Rechtspraak
Appellante ontvangt een WIA-uitkering en verblijft zonder haar werkgever of UWV in te lichten voor een langere periode in het buitenland (Suriname). Haar werkgever (verder: B.V.) is eigenrisciodrager als bedoeld in artikel 1 Wet WIA. Op grond van schending van de informatieplicht geeft B.V. opdracht aan UWV om de WIA-uitkering volledig stop te zetten. UWV bericht appellante over het stopzetten van de uitkering per 24 februari 2012. Ingaande 24 april 2012 zal de uitkering weer worden uitbetaald. Appellante stelt bezwaar en beroep in. Zij voert daartoe aan dat zij wel heeft voldaan aan haar inlichtingenplicht, omdat haar ex-echtgenoot, tevens middellijk bestuurder en directeur grootaandeelhouder van de B.V., eveneens naar Suriname diende af te reizen en dus op de hoogte was van haar verblijf in het buitenland. Voorts oefent B.V. als eigenrisciodrager in deze een publiekrechtelijke bevoegdheid uit. De door B.V. genomen maatregel dient dan ook te voldoen aan bestuursrechtelijke normen.
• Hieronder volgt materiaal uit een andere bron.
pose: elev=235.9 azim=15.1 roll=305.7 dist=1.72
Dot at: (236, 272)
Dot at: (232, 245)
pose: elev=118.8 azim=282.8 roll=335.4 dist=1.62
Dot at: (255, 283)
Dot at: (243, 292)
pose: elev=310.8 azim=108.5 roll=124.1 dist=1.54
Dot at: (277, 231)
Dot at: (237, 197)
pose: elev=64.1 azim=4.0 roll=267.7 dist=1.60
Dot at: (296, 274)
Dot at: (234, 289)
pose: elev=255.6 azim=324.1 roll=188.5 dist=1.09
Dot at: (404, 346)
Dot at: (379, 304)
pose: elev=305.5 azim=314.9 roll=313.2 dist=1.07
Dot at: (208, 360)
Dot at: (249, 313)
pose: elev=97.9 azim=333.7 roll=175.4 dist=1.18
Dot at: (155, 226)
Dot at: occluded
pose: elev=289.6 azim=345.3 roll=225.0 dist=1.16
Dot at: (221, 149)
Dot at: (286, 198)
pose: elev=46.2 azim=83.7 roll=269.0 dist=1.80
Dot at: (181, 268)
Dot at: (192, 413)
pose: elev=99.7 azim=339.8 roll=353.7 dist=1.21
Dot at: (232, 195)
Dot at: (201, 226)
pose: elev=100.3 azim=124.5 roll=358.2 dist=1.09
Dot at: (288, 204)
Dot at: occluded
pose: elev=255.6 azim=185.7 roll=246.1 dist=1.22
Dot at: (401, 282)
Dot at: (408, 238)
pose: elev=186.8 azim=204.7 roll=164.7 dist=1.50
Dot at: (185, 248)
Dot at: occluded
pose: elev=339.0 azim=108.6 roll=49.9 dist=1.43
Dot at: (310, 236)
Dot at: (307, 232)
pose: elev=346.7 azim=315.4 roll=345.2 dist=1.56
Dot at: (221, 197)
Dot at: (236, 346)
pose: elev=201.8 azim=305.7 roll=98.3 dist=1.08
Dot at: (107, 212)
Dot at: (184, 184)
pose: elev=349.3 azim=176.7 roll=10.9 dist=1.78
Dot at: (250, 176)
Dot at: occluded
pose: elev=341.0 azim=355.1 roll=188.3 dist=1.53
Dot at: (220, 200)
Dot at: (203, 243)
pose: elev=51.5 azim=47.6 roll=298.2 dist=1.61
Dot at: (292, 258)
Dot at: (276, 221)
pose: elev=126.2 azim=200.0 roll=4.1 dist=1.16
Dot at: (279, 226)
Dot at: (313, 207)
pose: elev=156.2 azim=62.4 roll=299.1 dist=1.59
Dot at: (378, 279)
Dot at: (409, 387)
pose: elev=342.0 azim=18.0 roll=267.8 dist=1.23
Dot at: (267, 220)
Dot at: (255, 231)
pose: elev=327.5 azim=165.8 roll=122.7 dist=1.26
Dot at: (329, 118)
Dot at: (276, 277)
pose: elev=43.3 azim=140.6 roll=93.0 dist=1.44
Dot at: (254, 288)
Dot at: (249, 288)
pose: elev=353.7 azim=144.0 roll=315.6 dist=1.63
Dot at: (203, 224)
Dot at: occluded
De Raad komt tot de volgende beoordeling. De stelling van appellante dat zij haar inlichtingenplicht als bedoeld in artikel 27 Wet WIA niet heeft geschonden slaagt niet. Op appellante rustte de plicht om het bedrijf te informeren over haar voornemen naar Suriname te reizen, de duur van het voorgenomen verblijf, het voortduren van het verblijf en haar verblijfadres. Vervolgens is de vraag aan de orde of met de door B.V. genomen maatregel, zijnde een tijdelijke gehele weigering van de uitkering gedurende de periode van 24 februari tot 24 april 2012, een juiste toepassing is gegeven aan de artikelen 89 en 90 Wet WIA. Gelet op de tekst van artikel 90, eerste lid, van de Wet WIA dient daarbij tevens de vraag te worden beantwoord of de opgelegde maatregel in overeenstemming is met de ernst van die gedraging en de mate waarin appellante de gedraging verweten kan worden. Noch uit het bestreden besluit, noch uit de hieraan ten grondslag liggende stukken is gebleken dat B.V. zich rekenschap heeft gegeven van de in voornoemd artikellid dwingendrechtelijk voorgeschreven afstemming van de maatregel. Om te kunnen komen tot een definitieve beslechting van het geschil ziet de Raad aanleiding om met toepassing van artikel 8:51a van de Awb B.V. opdracht te geven dit gebrek in het bestreden besluit te herstellen en, indien nodig, een nieuwe beslissing op bezwaar te nemen.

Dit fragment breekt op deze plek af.